台湾の中央銀行の楊金龍総裁は、同国の中央銀行デジタル通貨(CBDC)パイロットに無利子デザインを推奨した。現地メディアBusiness Nextが先月29日に報じた。

楊総裁は今回の決定について、デジタル資産の預金に利子を支払う場合のCBDCは台湾ドル(NT$)の銀行預金の代替手段になる可能性があるとし、次のように説明した。「銀行の預金総額が減ると、それに伴って資金調達コストが増加し、その結果、消費者の借り入れコストが上昇する」。

楊総裁はさらに、金融不安の渦中では、CBDCが無利子の場合も「デジタル銀行取り付け騒ぎ」につながり、金融機関が急速に流動性危機に見舞われる可能性があると警告した。その一方で、楊総裁は電子決済ソリューションの需要が近年急増していることを認めた。

「台湾における決済全体に占める電子決済の割合は2017年の40%から2022年第1四半期の60%に上昇した。従って、台湾市民の中で、安全で、信頼性が高く、手数料がかからず、信用リスクや流動性リスクのない形態のデジタル決済ソリューションとしてCBDCに対する需要が高まっている可能性がある」

台湾は現在CBDCパイロットプログラムの第2段階にあり、中銀は消費者へのCBDCの流通を目的として、5つの台湾の銀行にCBDCを提供している。

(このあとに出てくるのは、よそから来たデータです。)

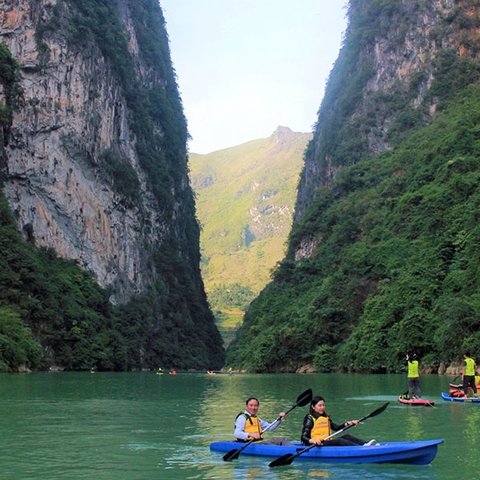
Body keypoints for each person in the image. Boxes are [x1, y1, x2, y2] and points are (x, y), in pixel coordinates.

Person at [301, 395, 376, 447]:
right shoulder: (310, 419)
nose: (322, 407)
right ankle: (362, 449)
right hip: (316, 445)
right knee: (339, 441)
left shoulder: (325, 418)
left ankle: (366, 445)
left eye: (323, 405)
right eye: (320, 405)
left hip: (325, 442)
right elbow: (303, 437)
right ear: (313, 407)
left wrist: (349, 423)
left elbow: (336, 427)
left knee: (347, 436)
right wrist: (313, 441)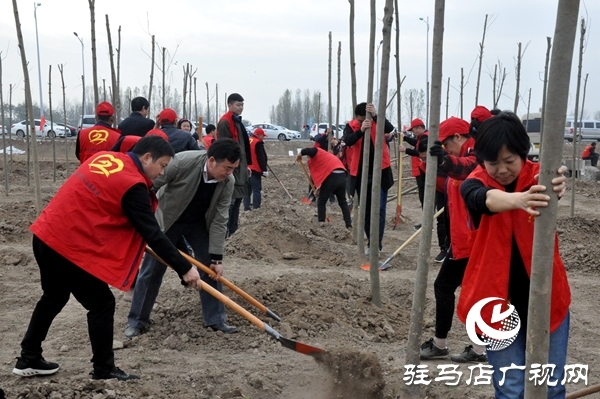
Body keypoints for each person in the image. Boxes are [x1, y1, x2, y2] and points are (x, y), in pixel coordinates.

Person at [13, 136, 201, 381]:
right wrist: (185, 268)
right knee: (101, 304)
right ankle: (104, 369)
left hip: (46, 234)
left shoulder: (107, 157)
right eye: (162, 165)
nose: (163, 171)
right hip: (68, 245)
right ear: (146, 158)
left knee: (54, 296)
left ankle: (28, 357)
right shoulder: (133, 184)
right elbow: (152, 233)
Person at [458, 111, 571, 399]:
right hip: (496, 304)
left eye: (509, 161)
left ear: (523, 154)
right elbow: (483, 199)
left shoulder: (540, 176)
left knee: (552, 386)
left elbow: (555, 182)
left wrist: (558, 183)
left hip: (547, 297)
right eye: (493, 162)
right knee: (510, 388)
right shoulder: (475, 181)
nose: (502, 170)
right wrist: (519, 200)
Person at [126, 138, 242, 338]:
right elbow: (149, 185)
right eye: (227, 167)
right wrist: (144, 219)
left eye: (233, 169)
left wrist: (217, 258)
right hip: (168, 219)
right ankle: (137, 321)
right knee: (152, 270)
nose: (230, 173)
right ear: (212, 161)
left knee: (210, 269)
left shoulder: (227, 183)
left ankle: (215, 319)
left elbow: (220, 219)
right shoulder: (182, 162)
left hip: (197, 224)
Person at [419, 117, 486, 362]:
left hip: (475, 241)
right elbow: (448, 181)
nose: (446, 150)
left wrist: (446, 160)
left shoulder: (478, 155)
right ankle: (448, 344)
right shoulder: (459, 156)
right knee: (448, 287)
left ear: (458, 137)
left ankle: (467, 347)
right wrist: (432, 165)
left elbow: (467, 167)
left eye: (447, 145)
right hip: (460, 241)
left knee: (468, 291)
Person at [343, 102, 394, 255]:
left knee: (379, 210)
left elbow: (389, 128)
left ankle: (376, 244)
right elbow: (348, 141)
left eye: (363, 119)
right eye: (359, 120)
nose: (361, 122)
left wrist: (376, 115)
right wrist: (361, 130)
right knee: (366, 211)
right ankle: (370, 240)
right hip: (360, 175)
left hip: (380, 172)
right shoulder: (350, 127)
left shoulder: (377, 122)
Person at [400, 117, 448, 262]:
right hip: (440, 190)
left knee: (448, 219)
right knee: (442, 219)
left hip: (451, 190)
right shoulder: (424, 165)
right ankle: (444, 249)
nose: (422, 159)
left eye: (424, 157)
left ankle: (450, 248)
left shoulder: (445, 161)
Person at [217, 93, 252, 236]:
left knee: (238, 200)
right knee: (230, 201)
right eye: (238, 104)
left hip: (240, 166)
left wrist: (246, 166)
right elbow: (225, 147)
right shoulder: (225, 122)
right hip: (232, 167)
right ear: (229, 105)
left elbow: (242, 146)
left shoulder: (237, 122)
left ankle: (234, 230)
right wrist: (231, 166)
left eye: (242, 105)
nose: (241, 107)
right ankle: (226, 232)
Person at [296, 146, 352, 229]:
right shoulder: (325, 157)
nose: (308, 158)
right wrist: (318, 189)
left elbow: (309, 150)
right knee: (342, 202)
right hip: (342, 174)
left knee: (321, 201)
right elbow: (324, 175)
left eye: (308, 156)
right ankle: (348, 224)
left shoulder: (317, 151)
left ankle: (321, 224)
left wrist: (300, 153)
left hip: (332, 175)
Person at [244, 127, 268, 211]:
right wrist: (264, 169)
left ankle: (246, 207)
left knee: (247, 189)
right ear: (258, 135)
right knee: (256, 189)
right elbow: (260, 157)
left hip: (246, 168)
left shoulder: (248, 139)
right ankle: (256, 207)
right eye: (262, 136)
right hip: (255, 169)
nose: (263, 137)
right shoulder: (258, 143)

パイロットプログラムの結果を基に、中銀は次のステップに進むことになる。しかし、CBDCにおける分散型台帳テクノロジーは高頻度、大量の消費者取引に対応できない可能性があることがトライアルですでに確認されている。別の懸念として、停電が発生した場合に支払い機能が失われることが指摘されている。